BY JACK BROWN | On Saturday night July 29, Houston Hall provided a welcome relief from the New York City heat wave. The occasion was Terence “Bud” Crawford versus Errol “The Truth” Spence on the big screen for the undisputed welterweight championship of the world. All the belts.

When Bud Crawford emerged from the dressing room for the Vegas bout he was in beast mode. A menacing, malevolent presence in black. A creature from the deep or a gladiator from a Roman arena. Complete with a net slung across his shoulder.

In contrast, The Truth was almost festive in red and black. Sporting a bright-red MAGA-like cap. A vivid and telling contrast. A fight characterized by bad intentions precisely executed.

This was a fight demanded for five years by fight fans. Two undefeated champs with high knockout percentages. For the undisputed championship. Two top-five, pound-for-pound fighters each still in his prime.

Given boxing politics, the fight might never have happened. However, Crawford picked up the phone and, over time, terms were hammered out. They each picked up $25 million.

The quality of the fight was compared to the ’80s four kings era of Hagler, Hearns, Leonard and Duran. The best fighting the best. The reality of the combat was different, though. It did not have the homicidal savagery of Hagler vs. Hearns. It did not have the heroic back and forth of Leonard vs. Hearns. It did not have the capitulation of of Duran “no mas” vs. Leonard II.

Basically, Terence Crawford kicked Errol Spence’s ass. Beast mode. Dismantled him and caused the referee to step in in the ninth round to prevent further damage. A smaller, stronger, smarter man beat a bigger man. It wasn’t even close. Crawford exposed Spence’s flaws. Broke him down. Dominated him.
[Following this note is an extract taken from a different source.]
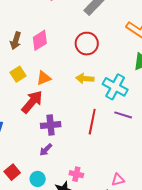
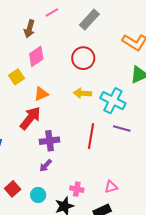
brown arrow: (16, 41) -> (29, 29), moved
yellow square: (18, 74) -> (17, 77), moved
pink triangle: (118, 180) -> (111, 187), moved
At the end of the second round, Crawford dropped Spence for the first time in his career. If there had been more time, Crawford might have finished Spence with more short, accurate punches. Crawford is a relentless finisher and he’s on a streak of 10 knockouts. The fight might have been done then and there.
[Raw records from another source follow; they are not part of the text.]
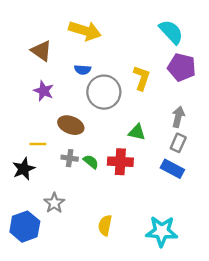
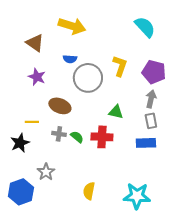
purple pentagon: (182, 67) -> (154, 72), moved
gray rectangle: (178, 143) -> (151, 121), turned -35
blue rectangle: (172, 169) -> (146, 143), turned -30

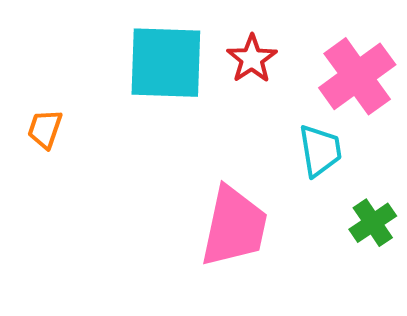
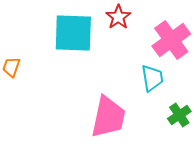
red star: (252, 59) -> (118, 17), moved

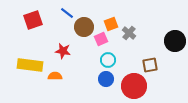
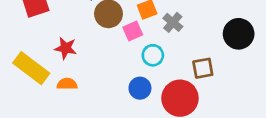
red star: (63, 51) -> (66, 48), moved
cyan circle: (108, 60) -> (153, 55), moved
yellow rectangle: (30, 65) -> (31, 68), turned 30

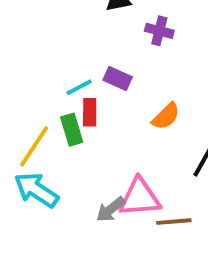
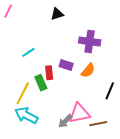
purple cross: (159, 31) -> (90, 41), moved, size x1.5
purple rectangle: (118, 79) -> (66, 65), moved
cyan line: (79, 87) -> (28, 52), moved

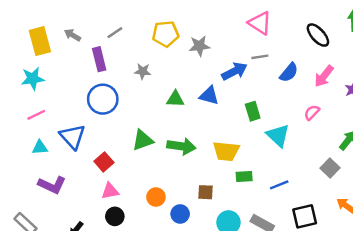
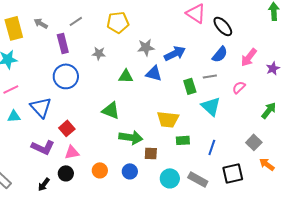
black ellipse: (318, 35) -> (223, 26), moved
gray star: (199, 46) -> (146, 47), moved
gray line: (260, 57) -> (210, 76), moved
green triangle: (143, 140) -> (111, 110), moved, turned 42
green arrow: (181, 146) -> (131, 137), moved
gray square: (330, 168) -> (254, 142), moved
purple L-shape: (52, 185) -> (43, 147), moved
blue line: (279, 185) -> (212, 147), turned -49
orange circle: (156, 197) -> (100, 170), moved
black circle: (115, 216) -> (66, 173), moved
But that was the tipping point. The point of no return. Crawford chose to primarily fight southpaw. He fights 77 percent of the time as a lefty. This means that his right, his power hand, becomes his jab. Its a snapping, skull-rocking shot that even fighters in heavier weight classes respect. That jab was the key to Crawford’s victory.

The fight opened like a fencing match. Spence won that round by being more aggressive. Crawford takes time to analyze the opponent and then goes to work. At the beginning, Crawford countered Spence successfully. As repetition took its toll on The Truth, Bud began to initiate the exchanges. To attack.
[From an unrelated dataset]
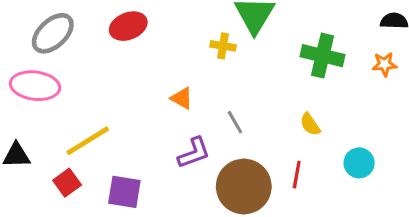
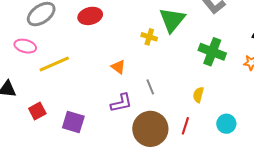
pink ellipse: (35, 86) -> (25, 46), size x0.7
yellow semicircle: (310, 124) -> (198, 95), turned 42
yellow line: (88, 141) -> (54, 64), moved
Spence didn’t adjust his approach. He came right at Crawford. Did not employ lateral movement or create angles. He was taken to deep water by the creature from the deep.

Spence was dropped twice more in the seventh round. At the end of the eighth, the only question was would Spence have enough to go the distance? He grew more desperate, leaving himself open. Crawford pummeled him from pillar to post, like a proverbial red-headed stepchild. Harvey Dock, the referee, stepped in in the ninth round to prevent further damage.

Spence suffered far more damage in this fight than he did in in a violent car accident when he was inebriated and flipped his sports car in October 2019. This time his luck ran out.

Houston Hall, at 222 W. Houston St., provided relief from the heat and a terrific venue for the fight.

On the East Side the Boy’s Clubs have cashed out. There is no longer a place where youths can learn skills and work off stress through organized boxing. Given the level of crime and violence, this is a void that needs to be addressed.